One of America’s most-wanted fugitives – who walked out of a bank with a paper bag stuffed with $215,000 – has been identified after 52 years.
Theodore John Conrad was a 20-year-old bank teller at Society National Bank in Cleveland when he plundered the vault, walked out with the cash and vanished.
It wasn’t until he failed to report for work on the Monday that the theft – worth $1.7m in today’s money – was uncovered. The delay gave him a two-day head start on law enforcement.
That was in 1969 and his whereabouts have been a mystery until now – despite numerous investigators trying to track him down and appeals on TV shows such as America’s Most Wanted and Unsolved Mysteries.
But the US Marshals Service finally cracked the cold case this week.
It revealed in a statement that Conrad had been living under the name of Thomas Randele in Lynnfield, Massachusetts, since 1970.
They said he’d lived an “unassuming life” in the Boston suburb for years but died from lung cancer in May, aged 71.
Marshals tracked him down by matching documents he completed in the 1960s with others Randele filed in recent times, including a filing for bankruptcy in 2014.
Conrad had been obsessed with Steve McQueen heist film The Thomas Crown Affair in the year before his robbery and had boasted to friends how easy it would be to steal from his bank.
He even told them he was planning the theft, US Marshals Service said in its statement.

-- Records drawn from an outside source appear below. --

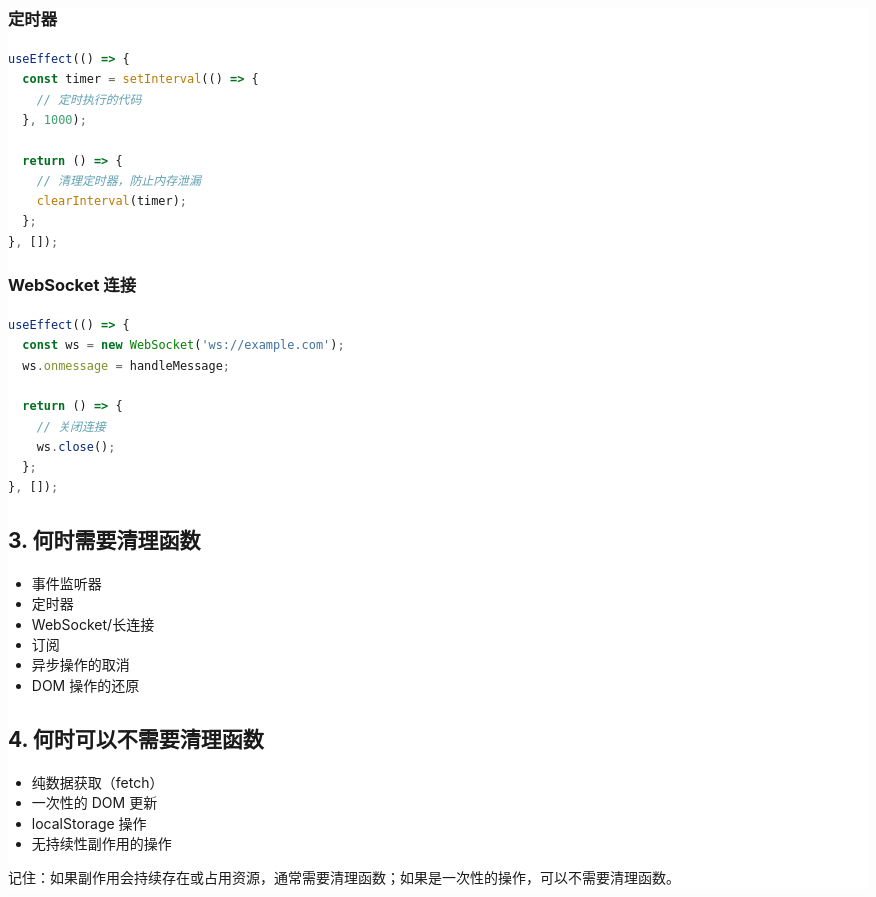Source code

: ### 定时器
```jsx
useEffect(() => {
  const timer = setInterval(() => {
    // 定时执行的代码
  }, 1000);
  
  return () => {
    // 清理定时器，防止内存泄漏
    clearInterval(timer);
  };
}, []);
```

### WebSocket 连接
```jsx
useEffect(() => {
  const ws = new WebSocket('ws://example.com');
  ws.onmessage = handleMessage;
  
  return () => {
    // 关闭连接
    ws.close();
  };
}, []);
```

## 3. 何时需要清理函数
- 事件监听器
- 定时器
- WebSocket/长连接
- 订阅
- 异步操作的取消
- DOM 操作的还原

## 4. 何时可以不需要清理函数
- 纯数据获取（fetch）
- 一次性的 DOM 更新
- localStorage 操作
- 无持续性副作用的操作

记住：如果副作用会持续存在或占用资源，通常需要清理函数；如果是一次性的操作，可以不需要清理函数。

An obituary for Thomas Randele said he had worked as a golf pro at a Boston country club, eventually becoming its full-time manager, and even played on the professional tour in the winter.
It said he then moved career into luxury car sales and worked for decades at dealerships including Range Rover and Volvo.
US marshal for Northern Ohio, Peter J Elliott, was one of the investigators. He said he was relieved the mystery had been solved as his father worked on the case and “never stopped searching for Conrad and always wanted closure”.
“We were able to match some of the documents that my father uncovered from Conrad’s college days in the 1960s with documents from Randele that led to his identification,” he said.
“I hope my father is resting a little easier today knowing his investigation and his United States Marshals Service brought closure to this decades-long mystery. Everything in real life doesn’t always end like in the movies.”